In a new study, a doctoral student at Umeå University in Sweden set out to determine whether a high-intensity exercise program or a non-exercise group activity could help reduce levels of depression in nursing home residents with dementia.
His findings reveal that both activities equally reduced levels of depression, suggesting that the experience of being in a group, rather than the exercise alone, may have a profound effect on depression in older adults.
“Unfortunately, depression is common among older people, especially in people with dementia,” said Gustaf Boström.
“Treatment with antidepressant drugs is often ineffective in older people and people with dementia. In addition, the risk of drug-related side effects increases with higher age and poor health, which is yet another reason to find other treatments.”
In his dissertation, Boström tested whether 45 minutes of high-intensity exercise, every other weekday for four months, could elicit a better effect on depressive symptoms than a seated group activity, performed for the same period of time, in older people with dementia.
The exercise program included balance and leg strengthening exercises that mimicked everyday movements, including rising up from a chair, step up and down from a step board, or walking on a path with obstacles.
Participants in the seated group discussed, sang, or listened to readings, all with varying themes such as seasons, wild animals, or well-known authors. The findings show that high levels of depressive symptoms were reduced in both groups in equal measures.
“Previous studies have shown that people with dementia at residential care facilities have few social interactions, which can negatively affect a person’s well-being. The positive effects could therefore be the results of social interactions in these kinds of group activities. However, more research is needed to confirm this,” said Boström.
In another experiment, Boström studied 392 older adults to see whether there is a connection between impaired balance, general dependency in activities of daily living, and depression in older age.
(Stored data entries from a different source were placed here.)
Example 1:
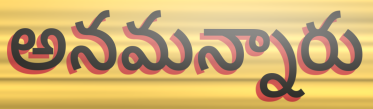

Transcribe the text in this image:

అనమన్నారు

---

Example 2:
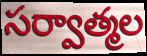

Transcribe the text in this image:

సర్వాత్మల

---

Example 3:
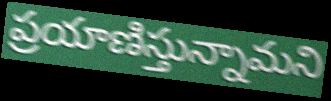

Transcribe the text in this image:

ప్రయాణిస్తున్నామని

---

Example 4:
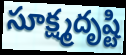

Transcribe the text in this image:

సూక్ష్మదృష్టి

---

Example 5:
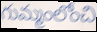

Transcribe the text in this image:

గుమ్మంలోంచి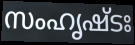
സംഹൃഷ്ടഃ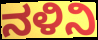
ನಳಿನಿ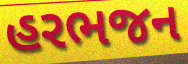
હરભજન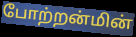
போற்றன்மின்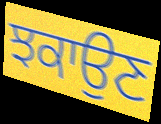
ਝਕਾਉਣ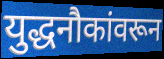
युद्धनौकांवरून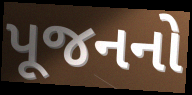
પૂજનનો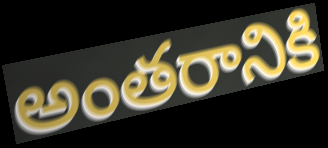
అంతరానికిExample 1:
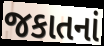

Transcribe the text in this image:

જકાતનાં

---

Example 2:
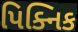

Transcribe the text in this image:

પિક્નિક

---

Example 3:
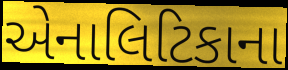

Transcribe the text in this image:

એનાલિટિકાના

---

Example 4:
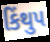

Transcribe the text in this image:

કિંથુપ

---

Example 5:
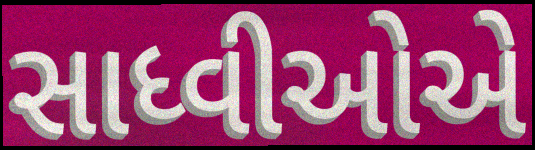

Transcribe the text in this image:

સાધ્વીઓએ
His findings suggest that there is a link between impaired balance and depressive symptoms.
Regarding dependency in activities of daily living, two specific tasks were related to increases in depressive symptoms — dependency in transfer and dressing.
“The link between impaired balance, dependency in transfer or dressing, and depression is an important finding and may be the subject of future studies focusing on prevention or treatment of depression among people in older age,” Boström said.
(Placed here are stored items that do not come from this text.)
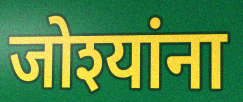
जोश्यांना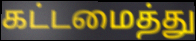
கட்டமைத்துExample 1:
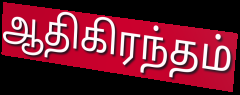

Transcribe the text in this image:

ஆதிகிரந்தம்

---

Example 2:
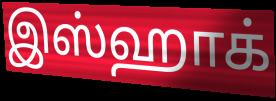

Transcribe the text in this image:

இஸ்ஹாக்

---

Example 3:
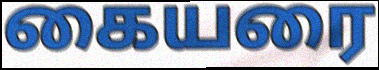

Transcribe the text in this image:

கையரை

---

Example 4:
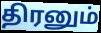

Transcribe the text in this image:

திரனும்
Finally, Boström investigated whether people with dementia or people over the age of 85 had an increased risk of death with ongoing treatment with antidepressants.
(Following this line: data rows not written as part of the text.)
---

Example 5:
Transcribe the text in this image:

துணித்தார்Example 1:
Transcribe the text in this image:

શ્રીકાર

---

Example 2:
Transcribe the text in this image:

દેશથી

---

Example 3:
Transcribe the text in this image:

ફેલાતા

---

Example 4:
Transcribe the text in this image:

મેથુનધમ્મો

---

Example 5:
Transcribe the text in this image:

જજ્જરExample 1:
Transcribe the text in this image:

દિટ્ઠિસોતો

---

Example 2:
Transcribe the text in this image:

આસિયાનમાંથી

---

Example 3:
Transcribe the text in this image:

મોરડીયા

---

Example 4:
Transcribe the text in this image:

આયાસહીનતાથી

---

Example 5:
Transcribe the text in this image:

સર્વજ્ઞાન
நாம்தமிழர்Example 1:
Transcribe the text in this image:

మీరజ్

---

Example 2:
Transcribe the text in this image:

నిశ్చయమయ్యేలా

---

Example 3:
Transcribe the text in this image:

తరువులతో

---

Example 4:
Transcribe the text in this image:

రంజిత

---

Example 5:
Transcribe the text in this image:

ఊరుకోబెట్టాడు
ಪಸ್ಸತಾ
Earlier research has found an increased risk of death with antidepressant use in older people with depression. For very old people or people with dementia, who are expected to have a higher risk of drug-related side effects, the knowledge of potential mortality risk associated with antidepressant use is limited.
While the study showed no significantly increased risk in these groups, a few gender differences were discovered. Among the very old, women had a higher risk of death with antidepressant use in comparison to men. Among people with dementia, antidepressant use was associated with a reduced mortality risk in men.